* [Supplied records]
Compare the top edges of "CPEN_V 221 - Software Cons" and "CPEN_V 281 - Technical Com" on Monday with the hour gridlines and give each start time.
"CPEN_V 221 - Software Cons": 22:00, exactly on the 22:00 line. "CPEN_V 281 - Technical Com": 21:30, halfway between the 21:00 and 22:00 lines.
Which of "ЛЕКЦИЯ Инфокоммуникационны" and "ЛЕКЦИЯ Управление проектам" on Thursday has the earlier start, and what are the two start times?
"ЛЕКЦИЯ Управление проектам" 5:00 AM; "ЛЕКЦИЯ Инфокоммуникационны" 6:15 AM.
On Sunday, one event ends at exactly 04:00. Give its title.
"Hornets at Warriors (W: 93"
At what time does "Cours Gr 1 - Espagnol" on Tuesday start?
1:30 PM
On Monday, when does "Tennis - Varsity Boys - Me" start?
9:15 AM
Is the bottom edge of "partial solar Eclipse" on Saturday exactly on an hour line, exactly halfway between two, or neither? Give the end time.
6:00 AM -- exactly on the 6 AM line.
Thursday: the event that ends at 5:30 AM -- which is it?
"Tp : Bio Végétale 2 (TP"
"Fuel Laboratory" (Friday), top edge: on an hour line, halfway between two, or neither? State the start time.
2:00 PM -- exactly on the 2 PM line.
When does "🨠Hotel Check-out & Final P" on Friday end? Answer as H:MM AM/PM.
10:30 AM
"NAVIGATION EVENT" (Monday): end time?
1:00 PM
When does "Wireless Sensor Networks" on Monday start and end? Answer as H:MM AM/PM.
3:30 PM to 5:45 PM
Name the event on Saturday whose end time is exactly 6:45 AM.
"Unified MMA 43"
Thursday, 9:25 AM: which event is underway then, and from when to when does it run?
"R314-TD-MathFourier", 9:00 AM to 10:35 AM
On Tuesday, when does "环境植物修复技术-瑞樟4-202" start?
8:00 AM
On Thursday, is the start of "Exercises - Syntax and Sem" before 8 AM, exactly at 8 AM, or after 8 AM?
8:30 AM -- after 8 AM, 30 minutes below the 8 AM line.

* [Aim] Gather every line of the data above that contains the word "Monday". Case counts.

* [Right answer]
Compare the top edges of "CPEN_V 221 - Software Cons" and "CPEN_V 281 - Technical Com" on Monday with the hour gridlines and give each start time.
On Monday, when does "Tennis - Varsity Boys - Me" start?
"NAVIGATION EVENT" (Monday): end time?
When does "Wireless Sensor Networks" on Monday start and end? Answer as H:MM AM/PM.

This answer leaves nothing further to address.